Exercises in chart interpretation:
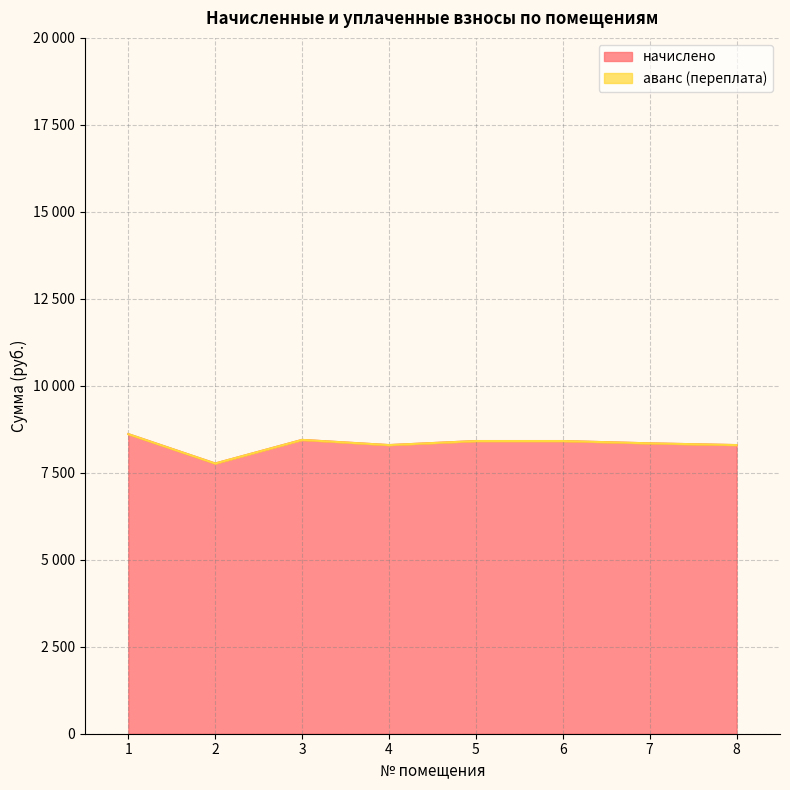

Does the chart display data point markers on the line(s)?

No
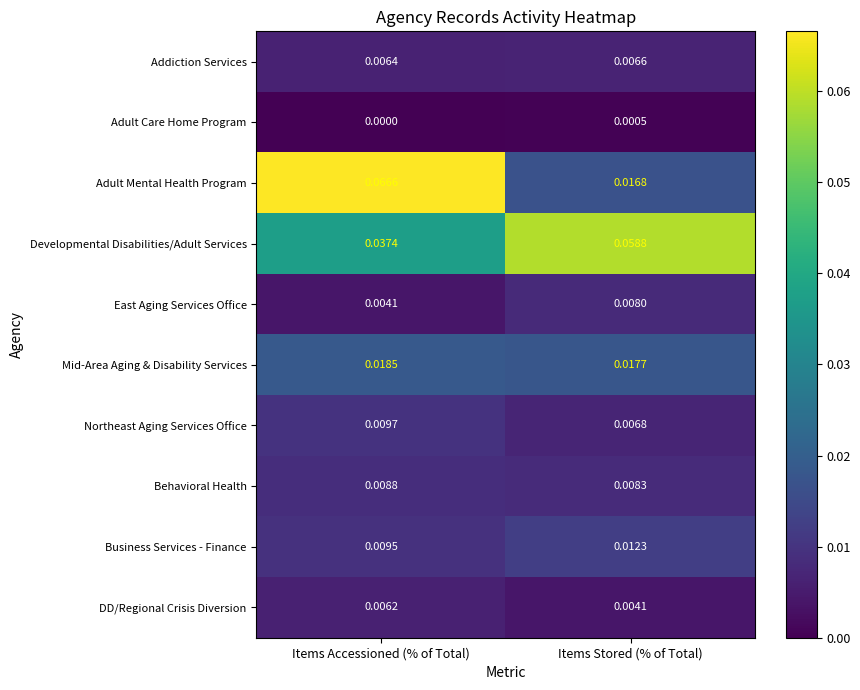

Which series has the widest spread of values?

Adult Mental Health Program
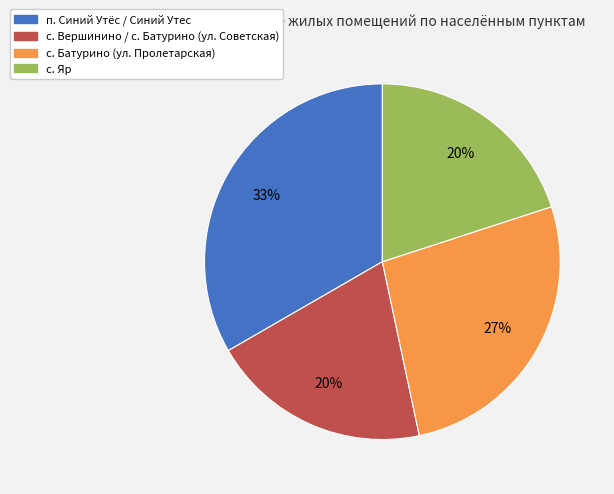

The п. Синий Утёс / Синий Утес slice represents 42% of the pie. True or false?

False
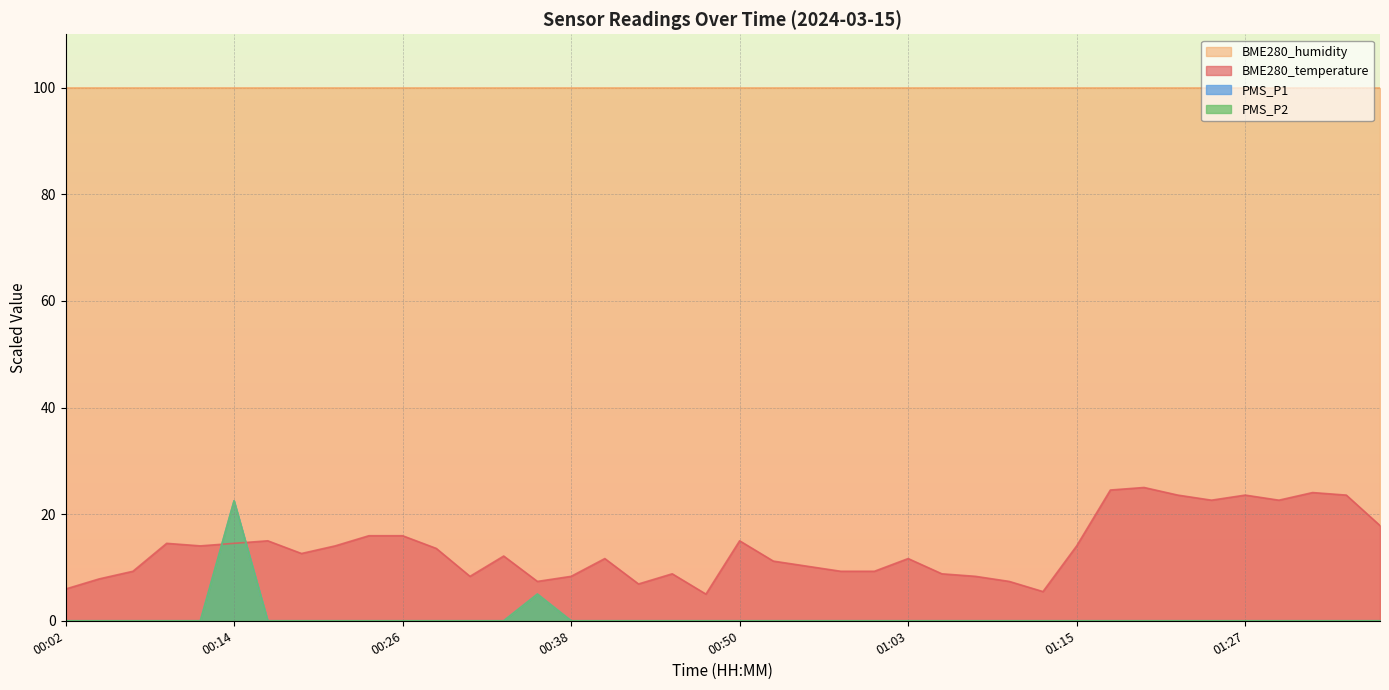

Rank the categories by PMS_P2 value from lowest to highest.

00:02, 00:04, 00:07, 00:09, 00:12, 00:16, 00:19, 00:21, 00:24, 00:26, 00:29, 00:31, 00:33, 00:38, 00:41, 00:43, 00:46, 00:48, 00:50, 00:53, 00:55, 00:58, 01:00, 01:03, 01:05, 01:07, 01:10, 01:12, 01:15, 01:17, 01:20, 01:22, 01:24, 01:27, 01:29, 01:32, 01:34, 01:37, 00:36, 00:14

— Task statement —
Quote the lines starting with the line that contains "Adult Mental Health Program" and going on through the line that contains "01:37, 00:36, 00:14", leaving the pictures out of your answer.

— Answer to the exercise —
Adult Mental Health Program

The п. Синий Утёс / Синий Утес slice represents 42% of the pie. True or false?

False

Rank the categories by PMS_P2 value from lowest to highest.

00:02, 00:04, 00:07, 00:09, 00:12, 00:16, 00:19, 00:21, 00:24, 00:26, 00:29, 00:31, 00:33, 00:38, 00:41, 00:43, 00:46, 00:48, 00:50, 00:53, 00:55, 00:58, 01:00, 01:03, 01:05, 01:07, 01:10, 01:12, 01:15, 01:17, 01:20, 01:22, 01:24, 01:27, 01:29, 01:32, 01:34, 01:37, 00:36, 00:14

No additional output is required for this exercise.